▸ Page text
The Old Willis Place: A Ghost Story, first published in 2004 by Clarion Books, is one of several ghost stories for young adults written by Mary Downing Hahn. The novel received multiple state-level awards, including the Dorothy Canfield Fisher Children's Book Award (Vermont), the Golden Sower Award (Nebraska), and the Volunteer State Book Award (Tennessee). The story explores friendship and forgiveness through two unusual siblings.

Mary Downing Hahn is a Washington D.C. native and former librarian who has written over 30 novels since her first novel, The Sara Summer, was published in 1979.

This guide is based on the Houghton Mifflin Harcourt (Clarion Books) reprint published in 2007.

Plot Summary

Oak Hill Manor, known as the “old Willis place” to locals, is an abandoned mansion that has been decaying for 10 years since the death of its owner, Miss Lilian Willis. The mansion is allegedly haunted by the ghosts of two children. 12-year-old Diana and her 8-year-old brother, Georgie, have lived on the grounds of the old Willis place for as long as they can remember. The siblings spend their days playing in the woods without worrying about a set bedtime or school. They have no parents or friends, but they have each other and their black cat, Nero.

Diana and Georgie’s personal rules are put to the test with the arrival of new landlord, Mr. Morrison, his young daughter, Lissa, and their dog, Macduff. The story begins with Diana and Georgie hiding in the woods, observing the newcomers move into the caretaker’s trailer from afar. Diana finds herself wanting to befriend Lissa—much to Georgie’s dismay.

While the newcomers sleep, Diana and Georgie take Lissa’s bike for a ride. Diana rides first but stops short of the front gate; Georgie takes his turn and crashes into a tree. The siblings hide the broken bike in the woods, hoping that Lissa will assume it was stolen.

Back at the trailer, Lissa writes in her diary, expressing her own desire for a friend (and mentioning the stolen bike). She is homeschooled, and she and her father have moved several times since her mother’s death years ago. It is revealed through the diary that Miss Lilian Willis died and wasn’t discovered for a week.

When Diana finally gains the courage to break her and Georgie’s rules and make herself seen, a frightened Lissa calls her dog to attack. Diana retreats to the woods, weeping. When Georgie learns what happened, he makes Diana promise that she won’t speak to Lissa again.

▸ Collected data
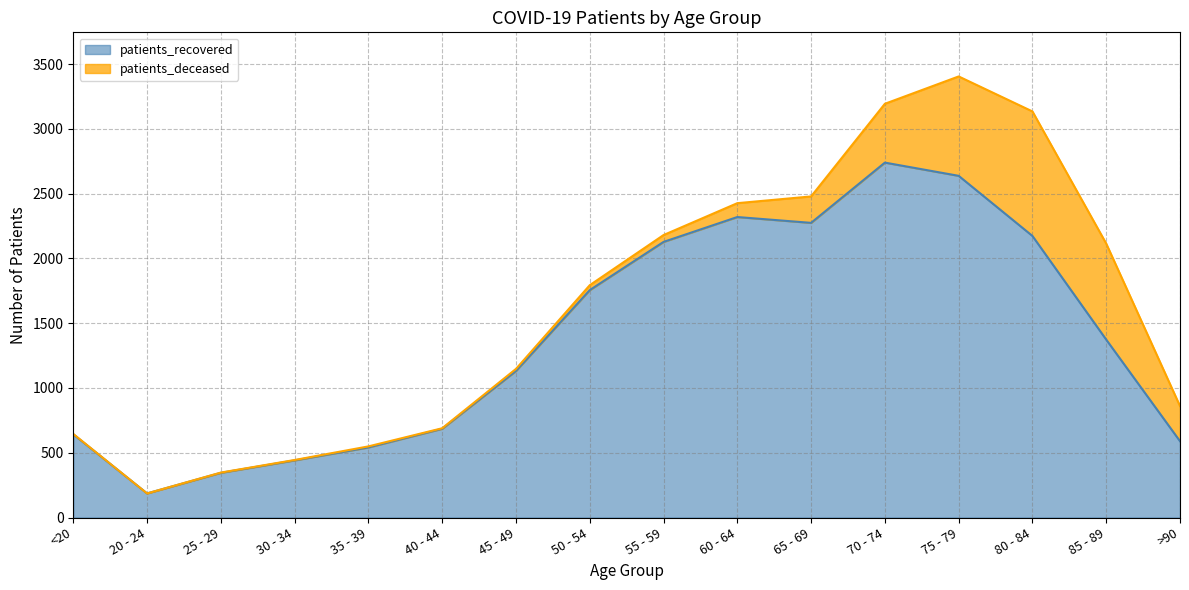

Does the chart have visible grid lines?

Yes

▸ Brief 1
Answer these from the guide to The Old Willis Place:
(a) What was the title of Mary Downing Hahn's first novel, and in what year was it published?
(b) What is the name of the black cat that Diana and Georgie have?
(c) What happens when Georgie takes his turn riding Lissa's bike?
▸ Brief 2
In the guide to The Old Willis Place, turn the paragraph beginning "Oak Hill Manor, known as" into a short bulleted list that keeps its main facts.

▸ Answer area 1
(a) The Sara Summer, published in 1979.
(b) Nero.
(c) He crashes into a tree.

▸ Answer area 2
- Oak Hill Manor, called the "old Willis place" by locals, is an abandoned mansion that has decayed for 10 years since its owner, Miss Lilian Willis, died.
- The mansion is said to be haunted by the ghosts of two children.
- Diana, 12, and her brother Georgie, 8, have lived on its grounds for as long as they can remember.
- They play in the woods all day, with no set bedtime or school.
- They have no parents or friends, only each other and their black cat, Nero.